(Plotted data images)
-------------------------
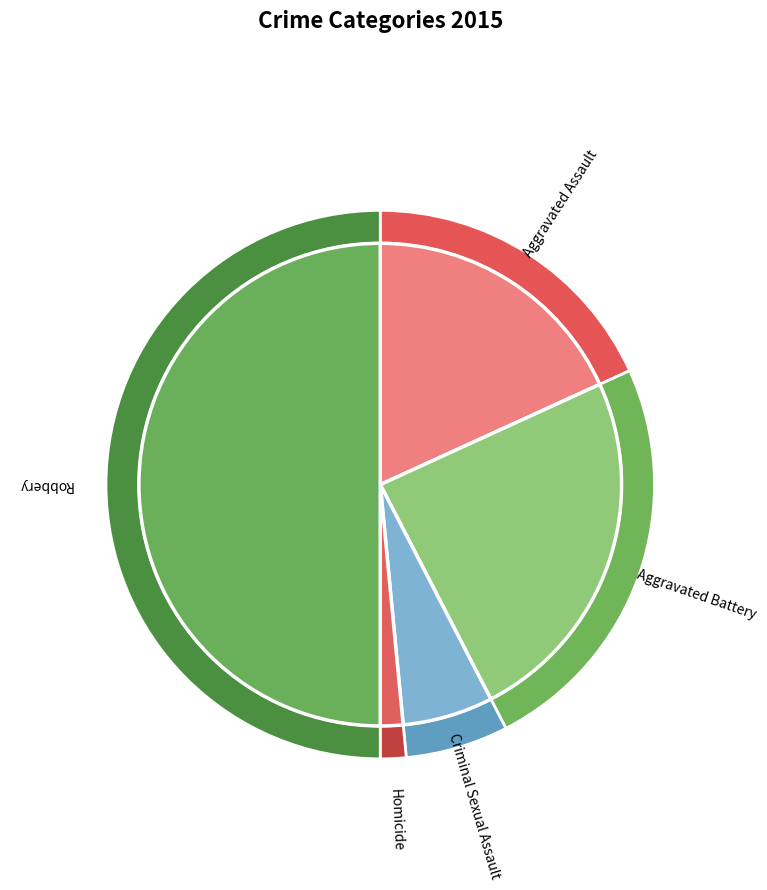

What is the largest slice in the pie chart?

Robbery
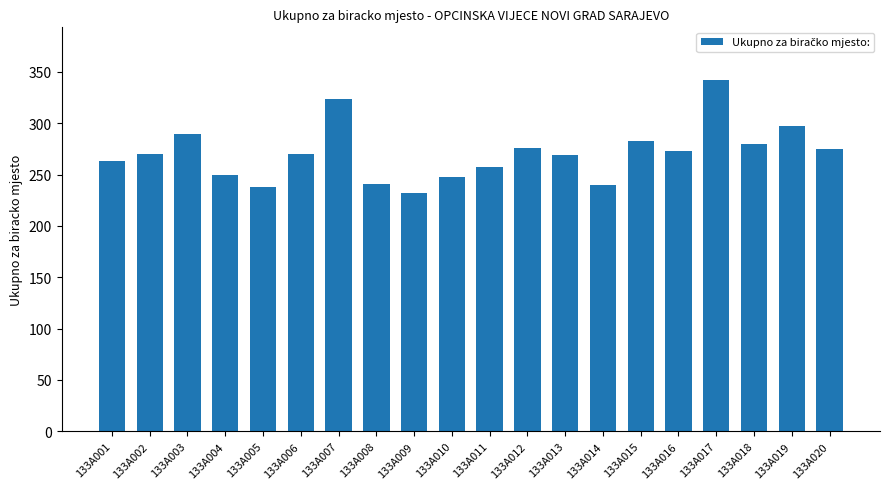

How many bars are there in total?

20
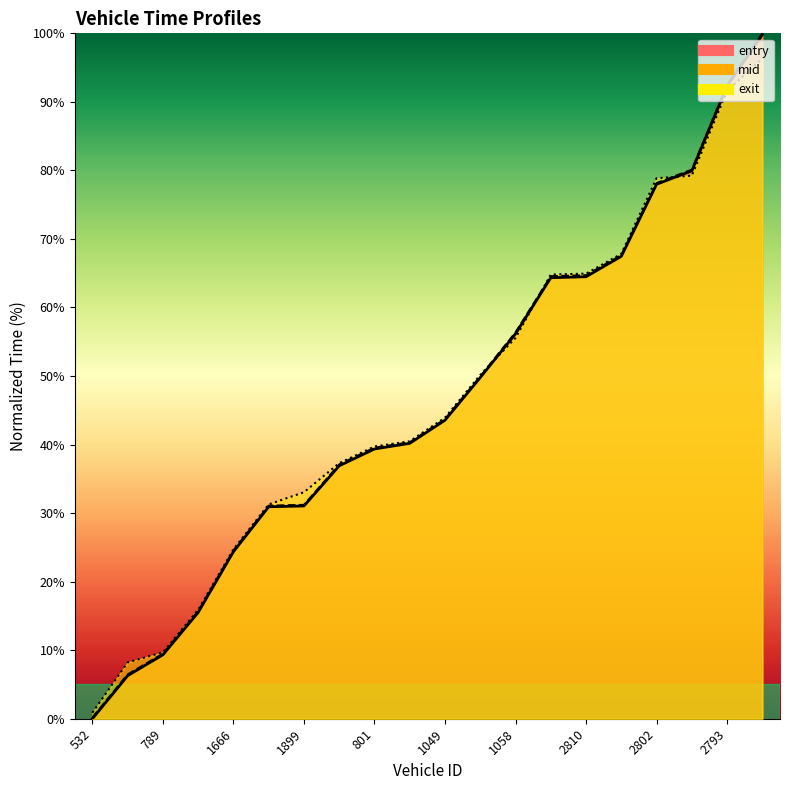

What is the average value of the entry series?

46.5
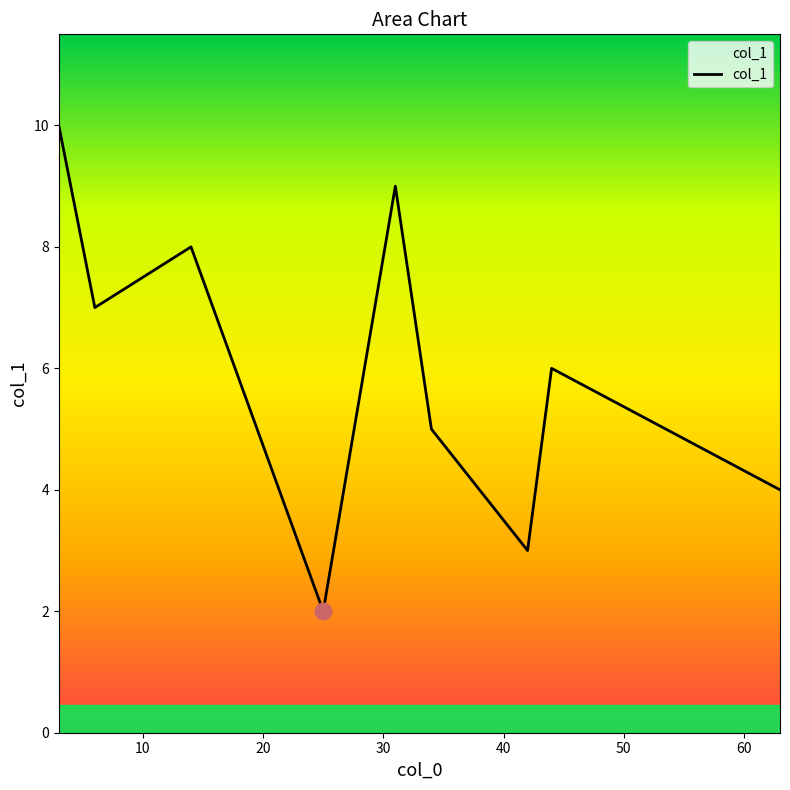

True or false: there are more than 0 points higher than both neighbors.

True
-------------------------
DESCRIPTION OF THE TASK:
Revise the entries above by swapping "pie chart" for "donut chart" wherever it occurs, keeping everything else the same. Leave the pictures out.

ANSWER BELOW:
What is the largest slice in the donut chart?

Robbery

How many bars are there in total?

20

What is the average value of the entry series?

46.5

True or false: there are more than 0 points higher than both neighbors.

True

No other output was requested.